Open Models and Gemma 4

This page tracks open and locally runnable model releases, especially Gemma 4, Qwen coder variants, Step models, Bonsai, and browser/runtime tooling like Transformers.js.

Sources in this batch

  • LessWrong asks how far behind open models are.
  • Google and Maarten Grootendorst provide Gemma 4 overviews, including multi-token prediction drafters.
  • AMD documents day-0 Gemma 4 support on AMD processors and GPUs.
  • Hugging Face hosts Step-3.7-Flash-GGUF and Qwen3-Coder-Next-GGUF variants.
  • Transformers.js 4.0.0 and Bonsai indicate continued expansion of model deployment surfaces.
  • A hardware-design video asks how hardware is reshaping LLM design.

Research interest

The surprising angle is the convergence of open weights, local runtimes, and architecture/runtime co-design.
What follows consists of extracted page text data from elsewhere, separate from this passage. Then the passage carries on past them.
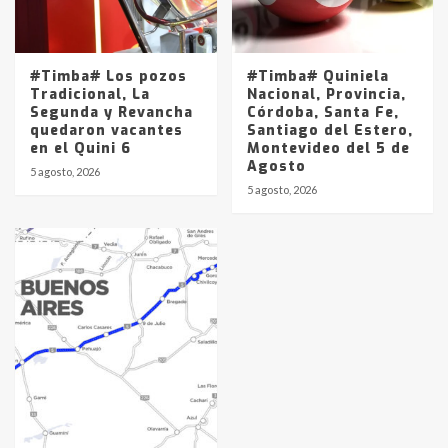
#Timba# Los pozos
#Timba# Quiniela
Tradicional, La
Nacional, Provincia,
Segunda y Revancha
Córdoba, Santa Fe,
quedaron vacantes
Santiago del Estero,
en el Quini 6
Montevideo del 5 de
Agosto
5 agosto, 2026
5 agosto, 2026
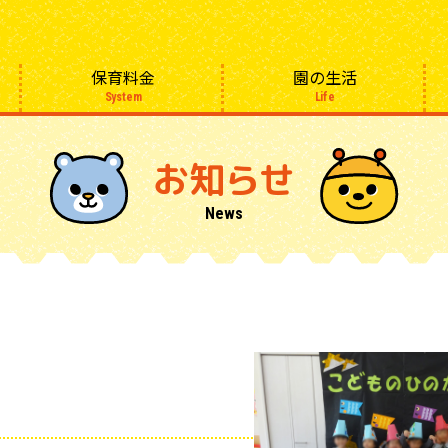
保育料金
園の生活
System
Life
お知らせ
News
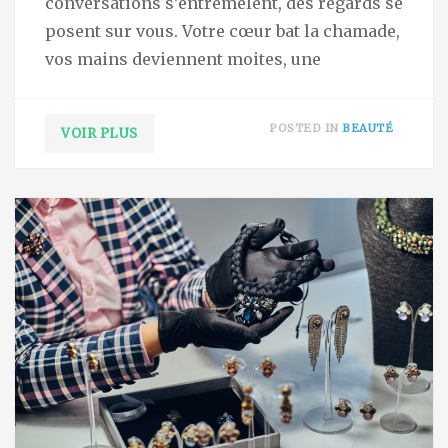
conversations s’entremêlent, des regards se
posent sur vous. Votre cœur bat la chamade,
vos mains deviennent moites, une
POSTED IN
BEAUTÉ
VOIR PLUS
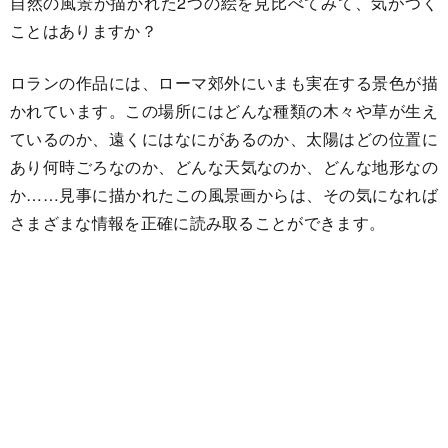
自然の風景が描かれた2つの絵を見比べてみて、気がつく
ことはありますか？
ロランの作品には、ローマ郊外にいまも実在する景色が描
かれています。この場所にはどんな種類の木々や草が生え
ているのか、遠くにはなにがあるのか、太陽はどの位置に
あり何時ごろなのか、どんな天気なのか、どんな地形なの
か……見事に描かれたこの風景画からは、その気になれば
さまざまな情報を正確に読み取ることができます。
Gemma 4’s multi-token prediction drafters are notable because they attack inference speed architecturally, not only through kernels or quantization. The open-model-gap question should be tracked empirically: gaps may differ across reasoning, coding, multimodal tasks, latency, and local deployability.

Open questions:

  • Does multi-token prediction materially change the serving economics for small and mid-size models?
  • Are open models behind mainly in post-training/evals, data, architecture, or deployment polish?
  • Which model families are actually useful under local hardware constraints rather than only on leaderboards?